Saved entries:
[Start of section]

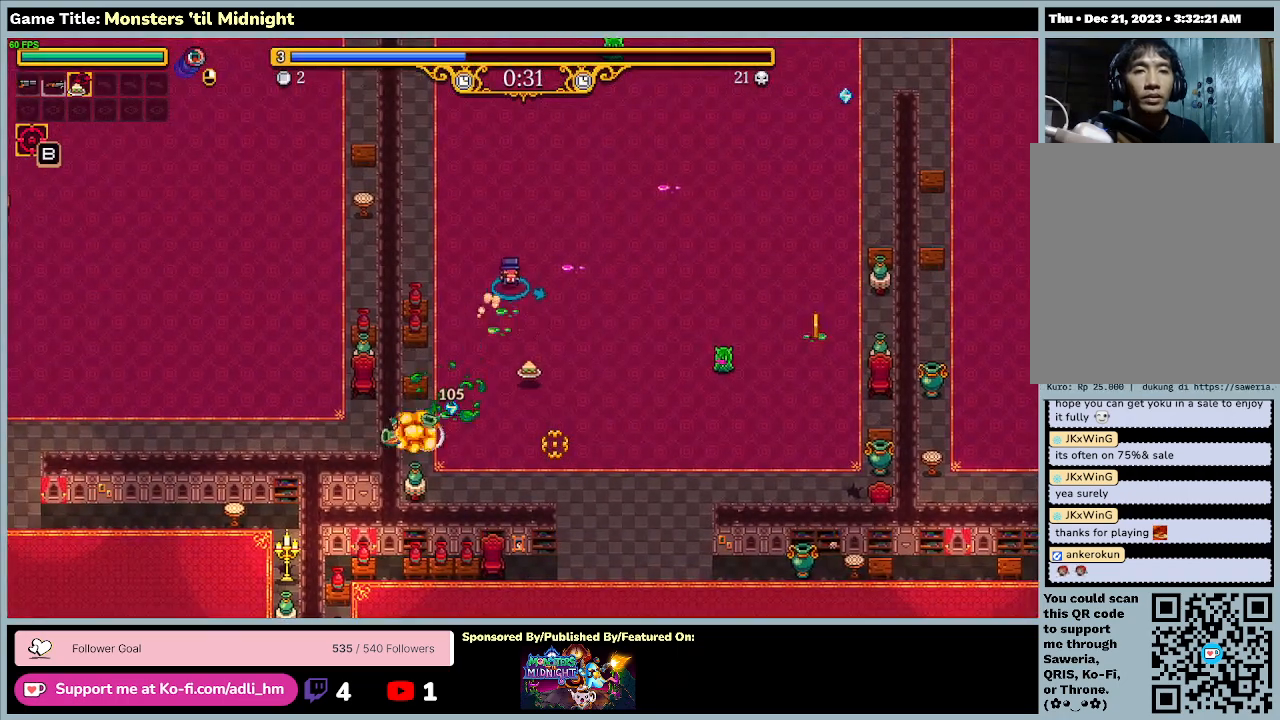
{"keys": ["d", "w"], "events": []}
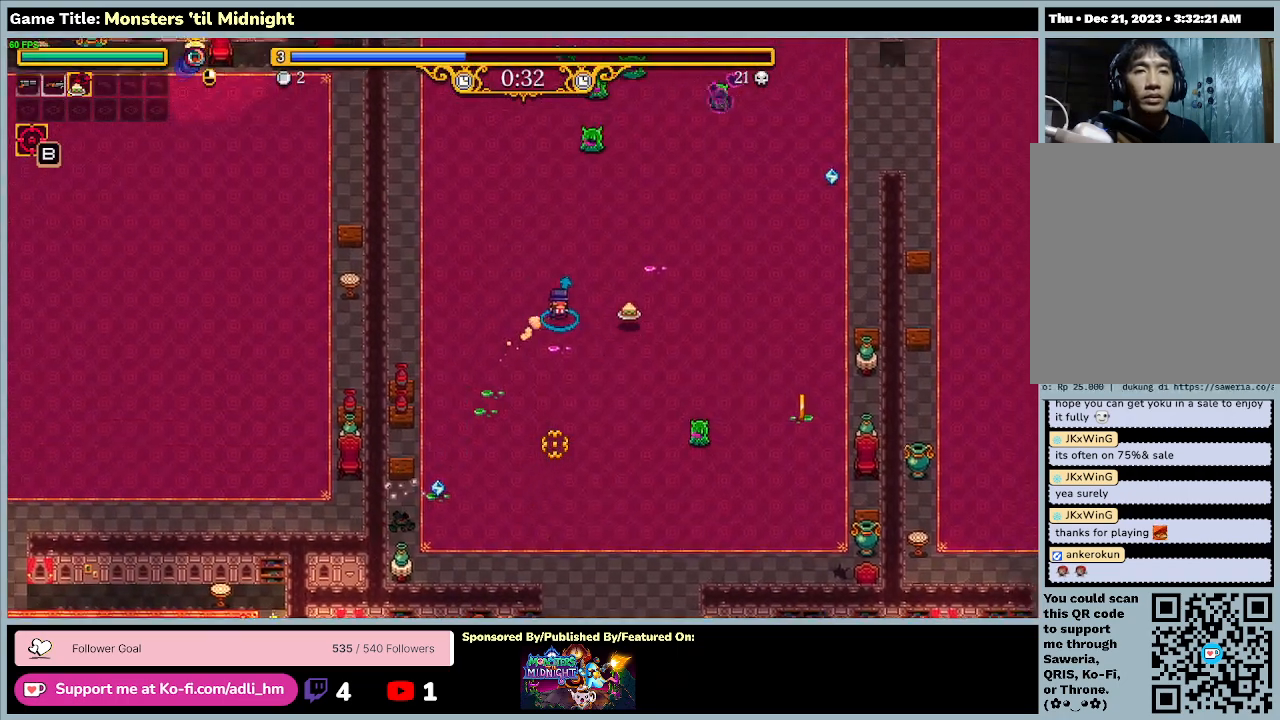
{"keys": ["d"], "events": [[200, "w", "up"]]}
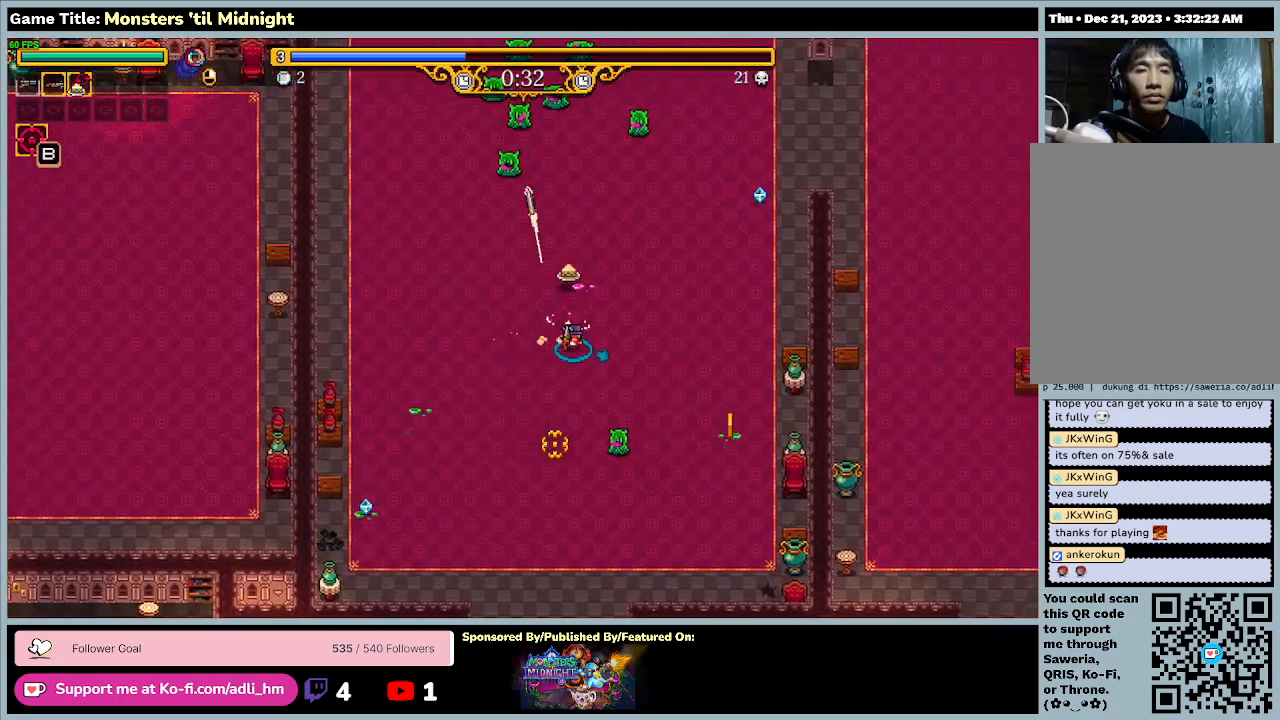
{"keys": ["d", "w"], "events": [[300, "w", "down"]]}
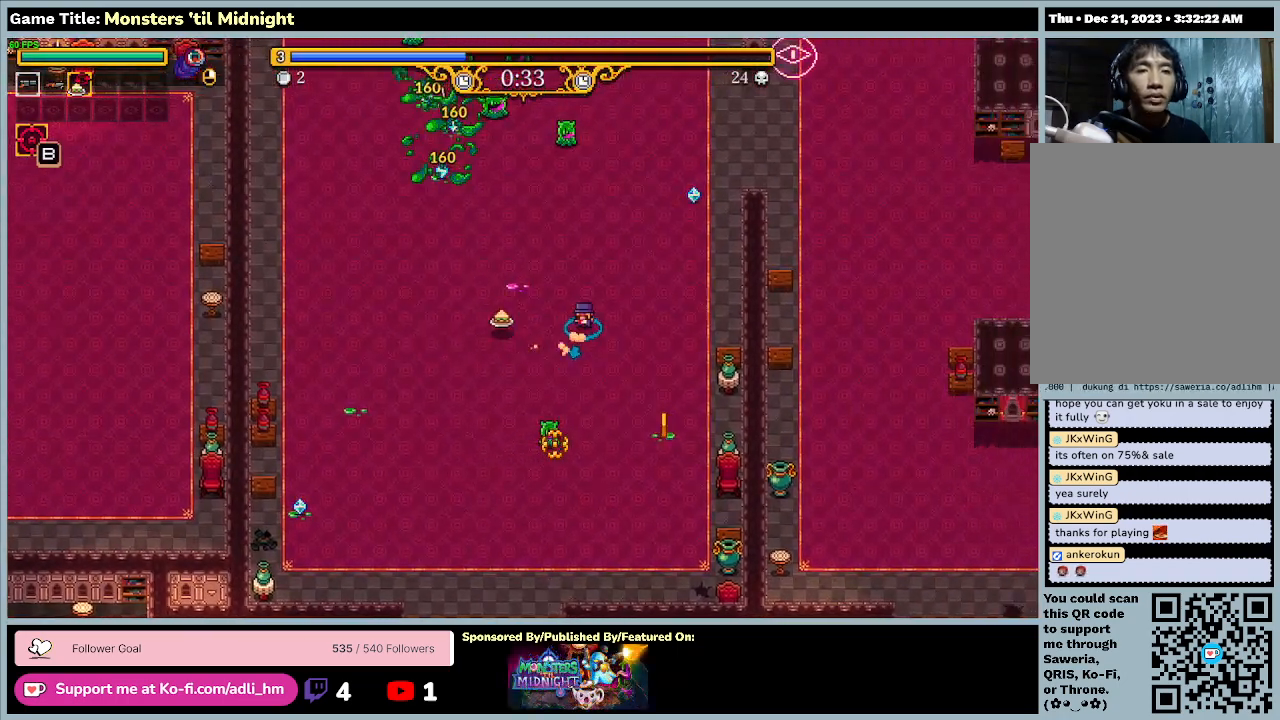
{"keys": ["d", "w"], "events": []}
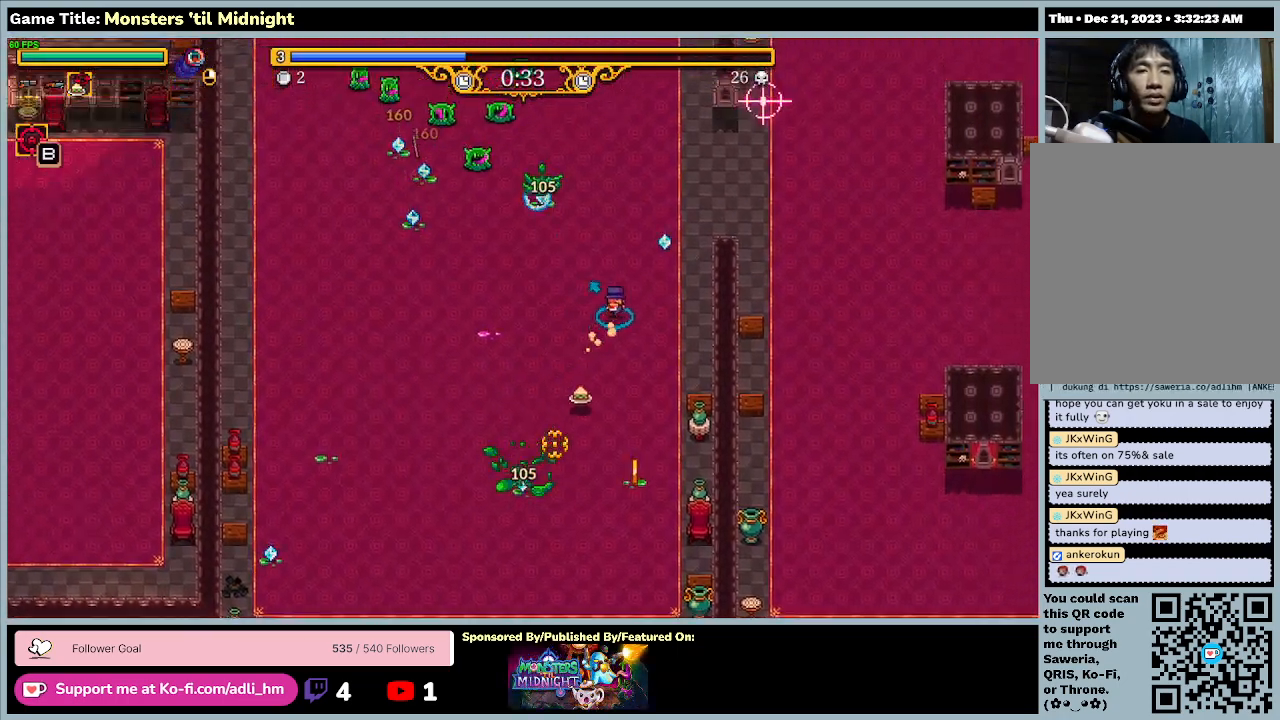
{"keys": ["d", "w"], "events": []}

[End of section]

Output the data exactly, pictures omitted.

Exercise answer:
{"keys": ["d", "w"], "events": []}
{"keys": ["d"], "events": [[200, "w", "up"]]}
{"keys": ["d", "w"], "events": [[300, "w", "down"]]}
{"keys": ["d", "w"], "events": []}
{"keys": ["d", "w"], "events": []}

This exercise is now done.